Lots of software has adopted some form of version control. Office Docs have change tracking and people are still slinging around v003 and v004_final and v004_final_final all the time. Sharing and tracking work in common artifacts across people is hard too. Nothing ever stuck as a universal system over top of all of that.
But that’s what Git is.
When Linus built it in the aughts, SVN was the standard (or God forbid, something like SCCS) and it was painful. Git was decentralized, lightweight, and felt like magic. Twenty years later and it’s really the only version control system left standing. I think it’ll still be here in 2100, which is a genuinely strange thing to say about a piece of software. But Git isn’t really software in the way most tools are. It’s closer to a protocol, like HTTP or email. It’s simple enough to be permanent.

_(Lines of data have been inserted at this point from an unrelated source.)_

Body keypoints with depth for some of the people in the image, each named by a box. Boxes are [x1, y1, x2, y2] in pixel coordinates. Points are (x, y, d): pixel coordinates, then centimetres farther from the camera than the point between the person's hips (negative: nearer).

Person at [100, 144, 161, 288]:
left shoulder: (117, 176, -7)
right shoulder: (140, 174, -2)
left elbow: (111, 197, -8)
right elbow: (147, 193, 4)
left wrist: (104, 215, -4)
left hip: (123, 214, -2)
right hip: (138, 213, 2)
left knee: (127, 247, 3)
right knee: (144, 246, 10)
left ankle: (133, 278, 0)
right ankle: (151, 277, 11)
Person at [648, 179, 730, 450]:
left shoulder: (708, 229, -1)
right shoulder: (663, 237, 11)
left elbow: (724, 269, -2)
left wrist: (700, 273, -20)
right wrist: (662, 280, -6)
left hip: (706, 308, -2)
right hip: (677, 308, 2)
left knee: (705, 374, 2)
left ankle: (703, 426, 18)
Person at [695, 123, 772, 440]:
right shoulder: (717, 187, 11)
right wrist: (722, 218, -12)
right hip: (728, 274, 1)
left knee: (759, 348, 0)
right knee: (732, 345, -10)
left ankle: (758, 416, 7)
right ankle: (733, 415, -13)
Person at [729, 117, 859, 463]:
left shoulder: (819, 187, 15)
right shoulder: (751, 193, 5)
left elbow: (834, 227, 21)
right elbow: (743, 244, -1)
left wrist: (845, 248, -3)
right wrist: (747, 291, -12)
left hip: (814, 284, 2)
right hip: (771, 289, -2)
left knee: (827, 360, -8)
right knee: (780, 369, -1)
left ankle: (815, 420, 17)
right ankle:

I’ve moved everything that touches AI into Git repositories. My writing is in a Git repo. My investment portfolio is in Git. Every personal project is in Git. A Git repo is where you store context, and context is what makes an agent useful instead of generic. You have things with history, that can branch, that can merge. You think in commits.
Markdown wins over Docx or Sheets for the same reason. Simple formats survive and travel between humans and agents without friction. The tools that are fundamental and universal are the ones that will last. As AI gets better, primitives get more valuable. The more capable the agent, the more it rewards you for giving it structure.
Primitives, along with agency and expertise, are one of three things separating the people who accelerate with AI from the people AI leaves behind.
Find your primitives and learn them well.



Very relevant to my world today — As someone with mechanical engineering background and education trying to keep up on a software team, I feel like I am beginning to reap the rewards significantly. Previously I have scrounged up enough knowledge from immersion to merge basic PRs and navigate the code base, but I know I still lack some fundamentals that my software-oriented peers have engrained in them. With AI, in many ways it closes the gap between me needing to ask for help on basic tasks versus quickly and independently completing more advanced tasks. But, I am familiar enough with what the final product SHOULD look like and how it should perform where I can check its work and modify as needed.
Interesting how much you use Git in your daily life — might need to try that!